GENERAL TAX INFORMATION

Tax Year 2021 Inflation Adjustments

IR-2021-219, November 10, 2021

WASHINGTON — The Internal Revenue Service today announced the tax year 2022 annual inflation adjustments for more than 60 tax provisions, including the tax rate schedules and other tax changes. Revenue Procedure 2021-45PDF provides details about these annual adjustments.

Filing Past Due Tax Returns

Filing past due tax returns You should file all tax returns that are due, even if you can’t pay your tax liability in full. File your past due return the same way that you would file an on-time return. File past due returns now

 

  • If you have a balance due, filing your past due return now and paying your tax liability can limit interest and late payment penalties.

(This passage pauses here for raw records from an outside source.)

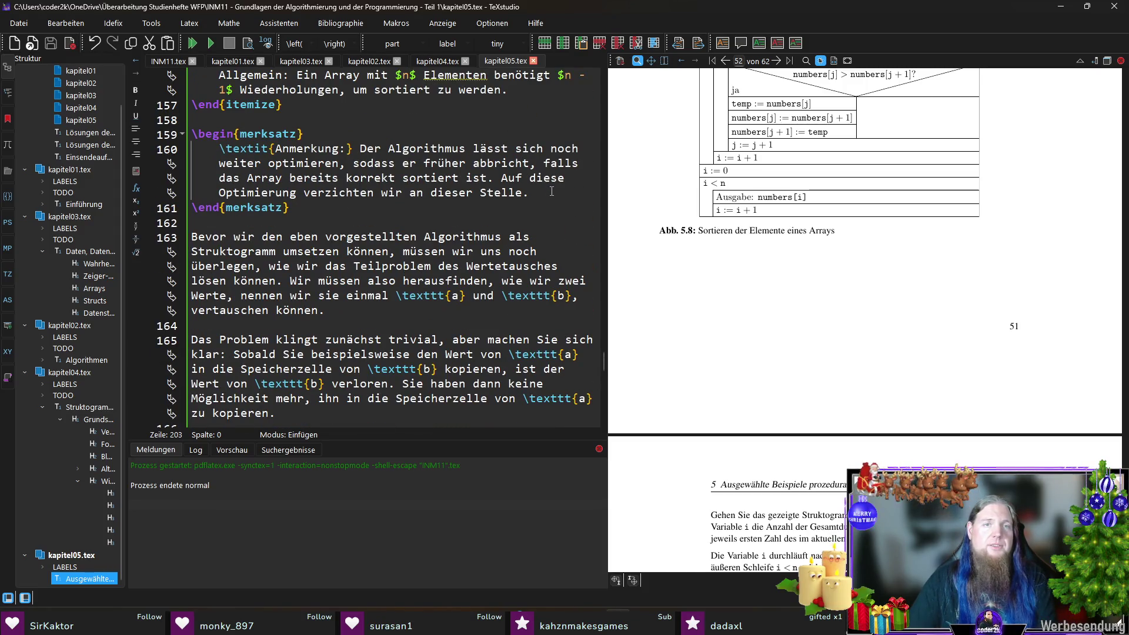
left_click_drag(553, 191, 359, 149)
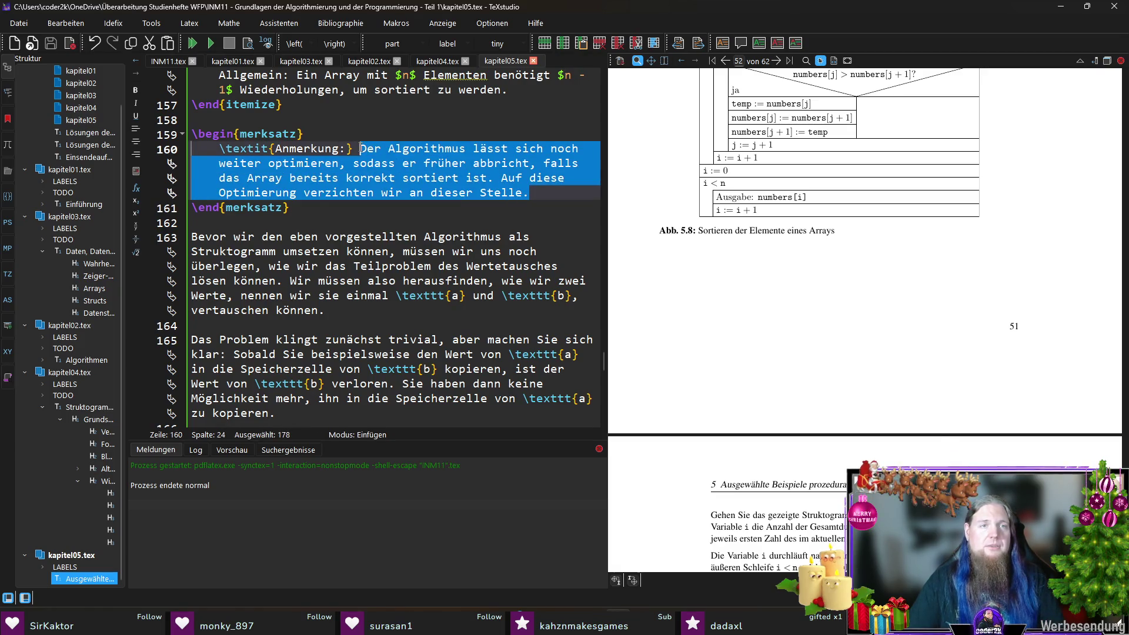
key("BackSpace")
key("BackSpace")
key("BackSpace")
key("BackSpace")
key("BackSpace")
key("BackSpace")
key("BackSpace")
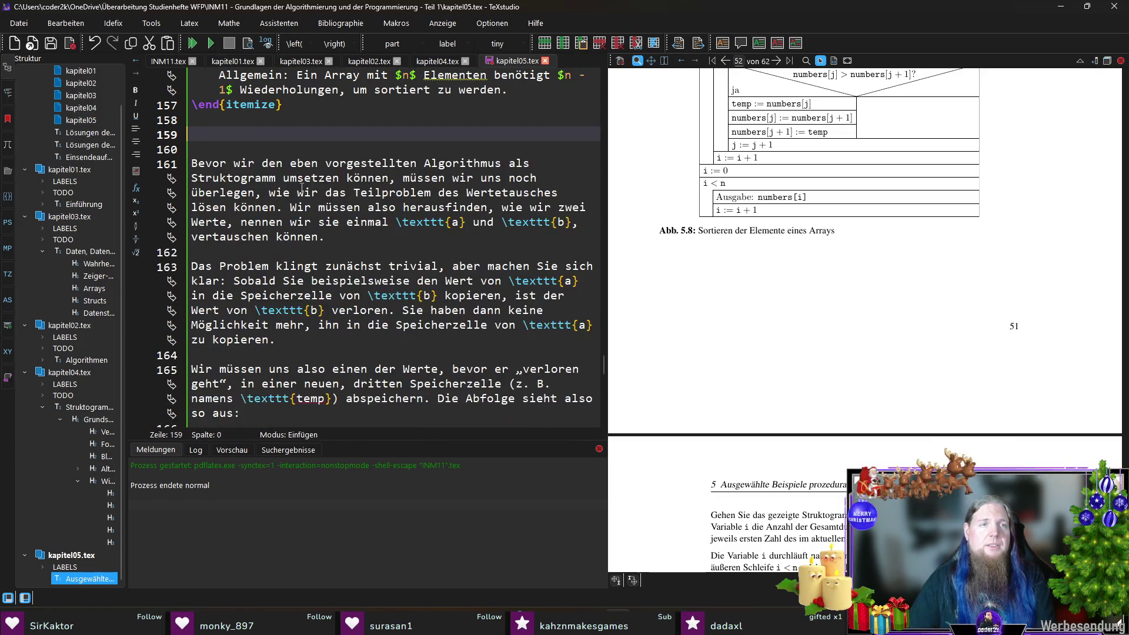
scroll(410, 234, "down", 10)
scroll(353, 318, "down", 5)
Write a TODO comment that Bubblesort should stop early on (partly) sorted arrays
left_click(292, 406)
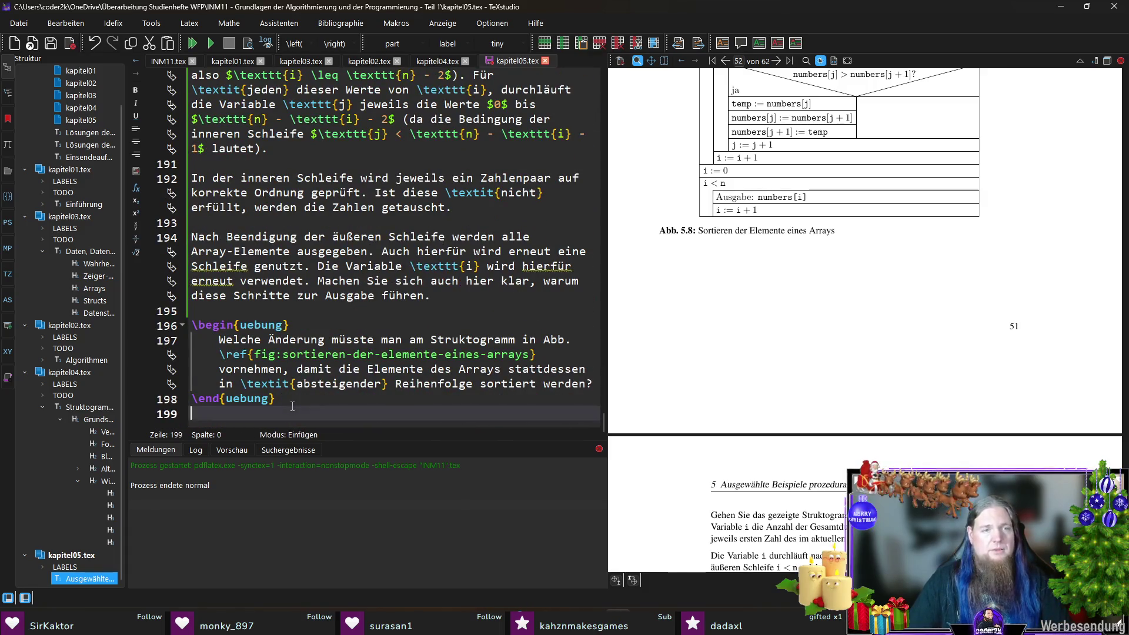
type("\\begin{begin")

  • If you’re owed a refund for withholding, estimated taxes, or eligible tax credits, you risk losing that refund if your return is not filed within 3 years of the due date. The same rule applies to a right to claim tax credits such as the Earned Income Credit.

  • If you’re self-employed and fail to file your tax return, any self-employment income you earned won’t be reported to the Social Security Administration. As a result, you won’t receive credits toward your Social Security retirement and disability benefits.

  • Because copies of filed tax returns are usually required by financial institutions to secure loans, mortgages, and other financial benefits such as federal assistance for higher education, you may be ineligible or face delays if you’re not current with your tax returns.

Form W-4 is completed by employees and given to their employer so their employer can withhold the correct federal income tax from the employee's pay.

IRS Announces Changes to Retirement Plans for 2022

Highlights of changes for 2022

The contribution limit for employees who participate in 401(k), 403(b), most 457 plans, and the federal government's Thrift Savings Plan is increased to $20,500. Limits on contributions to traditional and Roth IRAs remains unchanged at $6,000.

Taxpayers can deduct contributions to a traditional IRA if they meet certain conditions. If neither the taxpayer nor their spouse is covered by a retirement plan at work, their full contribution to a traditional IRA is deductible. If the taxpayer or their spouse was covered by a retirement plan at work, the deduction may be reduced or phased out until it is eliminated. The amount of the deduction depends on the taxpayer's filing status and their income.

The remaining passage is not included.